Gin business gets a boost

MIDDLEBURY — There’s a message on the door leading into the cavernous, 12,000-square-foot warehouse in which Stonecutter Spirits will someday be able to age up to 1,500 barrels of its carefully crafted gin and whiskey.
“Shhh… The spirits are sleeping,” the message reads.
Well, Stonecutter is now beginning to make some noise, in part thanks to a $100,000 loan from the Addison County Economic Development Corp. (ACEDC) that has allowed the Middlebury company to begin production. The $100,000 comes from an ACEDC revolving loan fund and is part of a $500,000 funding package from Opportunities Credit Union and the National Bank of Middlebury.
“We are delighted to be able to help a business like Stonecutter Spirits get started,” said ACEDC Executive Director Robin Scheu. “Our revolving loan funds were created just for this type of need. ACEDC invests in local businesses with the dual goals of creating or retaining good paying jobs in the county, and helping our businesses succeed and grow.”
Bridport couple Sivan Cotel and Sas Stewart launched Stonecutter last year. They have installed the company in a spot at 1197 Exchange St. formerly occupied by Questech. This past Thursday saw workers completing a wooden bar for the tasting room that will offer samples of the company’s gin and whiskey after it is done aging. An inaugural batch of gin — enough for around 600 bottles — is currently maturing in a handful of barrels in the warehouse, which is connected to a bottling/production area served by a loading dock from which cases of the potent potables will be spirited away to markets in Vermont and beyond.
Cotel explained the loans will help sustain the business during this period when Stonecutter is developing its product and building inventory. It’s a period during which companies aren’t yet earning revenues. At this point, Cotel and Stewart are the only employees at Stonecutter, but the new loans are expected to help the company create up to a dozen full-time jobs and bring on another six part-timers during the next three years. Those new positions will be in sales, marketing, administrative support and production.

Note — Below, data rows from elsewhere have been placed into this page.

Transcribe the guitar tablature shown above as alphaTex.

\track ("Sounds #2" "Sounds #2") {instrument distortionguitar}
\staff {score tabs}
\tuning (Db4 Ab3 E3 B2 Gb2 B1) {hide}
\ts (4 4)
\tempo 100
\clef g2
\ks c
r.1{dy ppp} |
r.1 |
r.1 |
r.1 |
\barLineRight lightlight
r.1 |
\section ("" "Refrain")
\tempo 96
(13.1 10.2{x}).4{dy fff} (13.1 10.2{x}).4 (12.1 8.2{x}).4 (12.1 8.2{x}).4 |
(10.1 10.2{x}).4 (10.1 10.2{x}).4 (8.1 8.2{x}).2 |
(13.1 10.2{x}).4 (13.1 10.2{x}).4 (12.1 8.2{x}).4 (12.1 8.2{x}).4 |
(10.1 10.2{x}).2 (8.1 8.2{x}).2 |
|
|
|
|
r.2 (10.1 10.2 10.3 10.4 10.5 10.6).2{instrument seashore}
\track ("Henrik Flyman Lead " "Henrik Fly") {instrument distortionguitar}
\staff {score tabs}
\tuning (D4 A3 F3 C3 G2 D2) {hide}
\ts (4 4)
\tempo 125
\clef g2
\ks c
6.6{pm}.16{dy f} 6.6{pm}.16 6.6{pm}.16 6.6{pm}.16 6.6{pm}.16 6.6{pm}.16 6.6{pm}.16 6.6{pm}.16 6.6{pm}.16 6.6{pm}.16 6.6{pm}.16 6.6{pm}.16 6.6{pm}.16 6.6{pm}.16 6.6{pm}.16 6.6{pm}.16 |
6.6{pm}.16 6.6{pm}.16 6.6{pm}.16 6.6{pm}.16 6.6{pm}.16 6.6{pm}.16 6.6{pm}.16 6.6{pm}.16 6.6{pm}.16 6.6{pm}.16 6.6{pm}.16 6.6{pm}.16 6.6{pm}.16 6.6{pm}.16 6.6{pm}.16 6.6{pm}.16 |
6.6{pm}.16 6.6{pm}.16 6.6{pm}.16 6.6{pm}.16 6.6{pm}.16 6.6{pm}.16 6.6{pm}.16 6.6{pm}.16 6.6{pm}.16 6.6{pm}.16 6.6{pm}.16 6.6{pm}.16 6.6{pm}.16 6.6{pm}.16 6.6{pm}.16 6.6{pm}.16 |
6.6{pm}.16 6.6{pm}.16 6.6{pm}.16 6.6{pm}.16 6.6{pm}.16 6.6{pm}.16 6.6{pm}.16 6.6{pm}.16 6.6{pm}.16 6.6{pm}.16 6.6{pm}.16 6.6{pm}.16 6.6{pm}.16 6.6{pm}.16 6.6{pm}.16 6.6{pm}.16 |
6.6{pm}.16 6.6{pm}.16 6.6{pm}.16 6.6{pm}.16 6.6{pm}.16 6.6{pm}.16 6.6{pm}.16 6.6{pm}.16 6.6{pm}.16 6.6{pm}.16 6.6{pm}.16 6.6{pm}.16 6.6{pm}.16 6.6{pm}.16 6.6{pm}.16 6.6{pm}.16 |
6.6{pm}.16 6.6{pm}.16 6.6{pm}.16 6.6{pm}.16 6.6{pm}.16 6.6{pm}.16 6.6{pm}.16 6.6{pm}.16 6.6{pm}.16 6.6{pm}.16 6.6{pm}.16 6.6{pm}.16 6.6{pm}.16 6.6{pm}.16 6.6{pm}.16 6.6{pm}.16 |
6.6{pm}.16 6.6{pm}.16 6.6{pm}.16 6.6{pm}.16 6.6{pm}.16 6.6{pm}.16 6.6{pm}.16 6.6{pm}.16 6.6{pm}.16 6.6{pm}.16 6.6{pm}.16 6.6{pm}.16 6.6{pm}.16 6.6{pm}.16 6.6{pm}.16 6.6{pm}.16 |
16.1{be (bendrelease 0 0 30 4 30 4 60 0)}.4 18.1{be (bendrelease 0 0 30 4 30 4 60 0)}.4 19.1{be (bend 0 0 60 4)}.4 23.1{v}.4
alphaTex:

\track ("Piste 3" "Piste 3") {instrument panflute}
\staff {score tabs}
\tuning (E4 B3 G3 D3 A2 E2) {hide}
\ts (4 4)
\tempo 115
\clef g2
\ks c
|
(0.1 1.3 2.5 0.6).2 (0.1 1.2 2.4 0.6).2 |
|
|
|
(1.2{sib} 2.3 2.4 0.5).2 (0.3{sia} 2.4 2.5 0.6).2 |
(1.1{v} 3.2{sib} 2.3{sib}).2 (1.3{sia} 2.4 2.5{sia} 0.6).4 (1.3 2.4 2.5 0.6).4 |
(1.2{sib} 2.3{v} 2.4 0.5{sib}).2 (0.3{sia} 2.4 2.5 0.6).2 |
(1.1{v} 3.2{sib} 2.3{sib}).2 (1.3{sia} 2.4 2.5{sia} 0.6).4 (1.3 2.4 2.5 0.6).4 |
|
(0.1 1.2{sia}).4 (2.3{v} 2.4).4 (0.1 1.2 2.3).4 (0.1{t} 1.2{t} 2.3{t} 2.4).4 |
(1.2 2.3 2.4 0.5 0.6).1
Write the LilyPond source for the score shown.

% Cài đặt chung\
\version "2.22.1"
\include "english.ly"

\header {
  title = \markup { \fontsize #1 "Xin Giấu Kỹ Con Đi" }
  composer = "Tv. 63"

“It’s a business where we age things,” Stewart said. “Having inventory and being able to do the production work we need to do is vital to our business. These loans are what make that happen.”
Stonecutter’s flagship products will be a single barrel gin and a small batch whiskey, aged to a light-amber hue and finished with “a new spin on traditional methods,” according to Cotel. The gin will be aged for six to 12 months in repurposed bourbon barrels that will impart additional character and flavor to the end product, the owners noted. The barrels will be sourced from whiskey distilleries throughout the country, primarily from Kentucky. A Vermont farm will grow the juniper berries and a distiller in southern Vermont will produce the base gin that will then be shaped by the Stonecutter recipe that Stewart and Cotel recently perfected after several months of experimentation. Stonecutter will host a special release of its product sometime this summer.
Cotel said the flavor of Stonecutter gin will include hints of juniper, orange peel and cardamom, rounded out by notes of various botanicals. The barrels themselves will also impart subtle vanilla and caramel flavors to the gin.
At the same time, the couple is doing some test batches of whiskey that will also be marketed under the Stonecutter brand.
“We know what we are interested in and are just fine tuning it right now,” Stewart said.
Cotel and Stewart are pleased that Stonecutter is located close to several other beverage companies, including Vermont Hard Cider, Otter Creek Brewing, Lincoln Peak Vineyard and the Appalachian Gap Distillery.
“Addison County is a growing hub of craft food and beverage production,” said Stewart. “We couldn’t be more excited to join the community of talented artisans and makers in this area.”